Sintra, 11 de março de 2042
Saí da casa do meu amigo António na disposição de sobre o seu recente livro escrever. Um incidente, uma breve altercação me fez mudar de ideias, me trouxe à mente um episódio de há muitos anos. Vo-lo conto, tal como tudo se passou.
O Egídio não falhava um seminário, um colóquio, um congresso, que, no tempo em que o virtual ainda não ganhara hegemonia, eram eventos na moda, através dos quais se supunha os professores aprenderiam algo que lhes permitisse escapar à lógica da reprodução. Tese errada, como mais tarde viriam a concluir os estudiosos da matéria.
Empiricamente, obtive a prova do que os pesquisadores confirmariam muitos anos depois. O Egídio, adepto confesso da imposição de cadências uniformizadoras – que as escolas do seu tempo impunham a diferentes, únicos e irrepetíveis seres –, tomou consciência da diversidade rítmica quando menos esperava.
Certo dia, elogiei o Egídio, quando voltava de um congresso:
“Admiro a tua vontade de aprender. E, então? Valeu a pena?”
“Valeu, pois! Mas só até meio, que eu tive de me vir embora logo depois do intervalo”.
“Ora explica lá!…”
E o Egídio explicou.
No coffee-break (como era costume designar os intervalos dos congressos), o Egídio careceu de satisfazer uma das mais elementares necessidades fisiológicas.
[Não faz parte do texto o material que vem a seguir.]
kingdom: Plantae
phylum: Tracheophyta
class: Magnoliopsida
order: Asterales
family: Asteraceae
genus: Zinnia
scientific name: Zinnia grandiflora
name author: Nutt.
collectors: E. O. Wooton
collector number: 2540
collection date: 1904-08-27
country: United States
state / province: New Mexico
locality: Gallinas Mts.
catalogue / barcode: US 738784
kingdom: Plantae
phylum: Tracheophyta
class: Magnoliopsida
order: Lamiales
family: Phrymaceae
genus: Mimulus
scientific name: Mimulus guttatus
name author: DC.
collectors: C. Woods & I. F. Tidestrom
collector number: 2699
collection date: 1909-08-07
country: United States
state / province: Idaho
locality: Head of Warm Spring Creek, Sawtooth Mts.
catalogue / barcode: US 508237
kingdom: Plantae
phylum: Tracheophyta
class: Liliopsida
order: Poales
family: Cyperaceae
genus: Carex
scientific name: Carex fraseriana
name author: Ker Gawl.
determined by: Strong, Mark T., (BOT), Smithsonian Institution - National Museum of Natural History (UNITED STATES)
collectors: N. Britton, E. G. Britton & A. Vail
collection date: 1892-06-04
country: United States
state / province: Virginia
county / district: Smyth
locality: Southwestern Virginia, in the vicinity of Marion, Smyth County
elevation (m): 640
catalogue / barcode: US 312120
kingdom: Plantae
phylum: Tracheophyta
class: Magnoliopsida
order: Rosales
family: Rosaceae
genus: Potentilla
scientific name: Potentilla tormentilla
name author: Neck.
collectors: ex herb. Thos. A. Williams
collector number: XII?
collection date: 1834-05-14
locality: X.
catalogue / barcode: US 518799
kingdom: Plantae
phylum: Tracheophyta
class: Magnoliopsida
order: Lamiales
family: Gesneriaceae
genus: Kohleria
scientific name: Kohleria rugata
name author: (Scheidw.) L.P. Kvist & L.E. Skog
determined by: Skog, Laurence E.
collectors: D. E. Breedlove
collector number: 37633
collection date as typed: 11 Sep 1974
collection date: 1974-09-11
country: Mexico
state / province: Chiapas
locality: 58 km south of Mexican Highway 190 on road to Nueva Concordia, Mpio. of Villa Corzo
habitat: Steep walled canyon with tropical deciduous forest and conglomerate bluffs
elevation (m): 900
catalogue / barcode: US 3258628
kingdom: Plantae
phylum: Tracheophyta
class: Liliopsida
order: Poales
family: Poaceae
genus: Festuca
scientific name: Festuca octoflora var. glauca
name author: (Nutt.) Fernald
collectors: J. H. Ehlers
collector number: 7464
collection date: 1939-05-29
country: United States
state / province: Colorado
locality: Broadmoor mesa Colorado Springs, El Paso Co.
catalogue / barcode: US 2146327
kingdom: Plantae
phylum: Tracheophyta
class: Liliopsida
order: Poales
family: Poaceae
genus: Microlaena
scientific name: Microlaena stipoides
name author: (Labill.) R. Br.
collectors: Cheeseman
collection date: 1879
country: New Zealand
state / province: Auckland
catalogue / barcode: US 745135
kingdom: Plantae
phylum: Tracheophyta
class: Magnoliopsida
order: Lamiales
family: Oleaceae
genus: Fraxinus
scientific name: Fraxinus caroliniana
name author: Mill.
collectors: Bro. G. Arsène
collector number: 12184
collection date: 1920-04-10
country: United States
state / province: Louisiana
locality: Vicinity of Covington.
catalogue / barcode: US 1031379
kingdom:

Dirigiu-se ao banheiro. Empurrou a porta. A célula fotoelétrica funcionou na perfeição. O controlo automático disparou. Fez-se luz.
O Egídio foi até ao fundo do corredor. Desapertou a braguilha. Encostou-se ao mictório. Aliviou-se, ou melhor e para não fugir à verdade, deu início à aliviação. Para não sair a meio da palestra, a contenção urinária havia sido longa. As águas a verter eram mais que muitas. Subitamente, a luz foi-se.
Sem deter a micção, o Egídio ergueu um braço e acenou, voltou a acenar e… nada. O WC manteve-se imerso na mais profunda escuridão. Ao trocar de mãos, para acenar com o outro braço, escapou-se-lhe a coisa e os urinários fluidos verteram-se, calças abaixo, numa torrente morna, que não tardou a sentir fria e desconfortável até aos sapatos.
O Egídio sacudiu-se. Depois, quedou-se, hirto e sofrido. Naquele preparo, empreendeu o regresso, percorrendo o longo corredor às apalpadelas, praguejando de cada vez que introduzia as mãos tateantes em humidades não identificadas.
Acabou o périplo encaixado entre dois lavatórios e embatendo frontalmente contra uma traiçoeira parede que as trevas ocultavam.
Meio tonto da pancada, continuava a acenar com a sinistra, qual cego prestes a galgar um degrau de escada. Contornou o obstáculo, com a mão direita colada à dorida fronte onde começava a emergir uma dorida protuberância. Ao contornar a fatídica parede, o automático, que estava ajustado para o tempo-padrão de uma urinação normal, disparou novamente. E fez-se luz!
A descrição que o Egídio fez desta cena acaba com uma imprecação proferida num tal vernáculo, que me vejo obrigado a dispensar-vos da citação.
Inteligente, como qualquer professor, o Egídio quis saber mais sobre o assunto. Apurou que os toques de campainha tinham sido introduzidos nas escolas do século XIX. Já ninguém se recordava dos objetivos visados pela longínqua introdução desse dispositivo, mas a sineta, manualmente acionada do tempo dos avós dos professores, soava agora, estridente, a mando de um computador. Sem que alguém, a não ser o protagonista desta estória, o vosso avô e mais um punhado de curiosos ousasse questionar o instituído.
Conclusão a extrair do lamentável e providencial episódio: os caminhos da conscientização são misteriosos e insondáveis.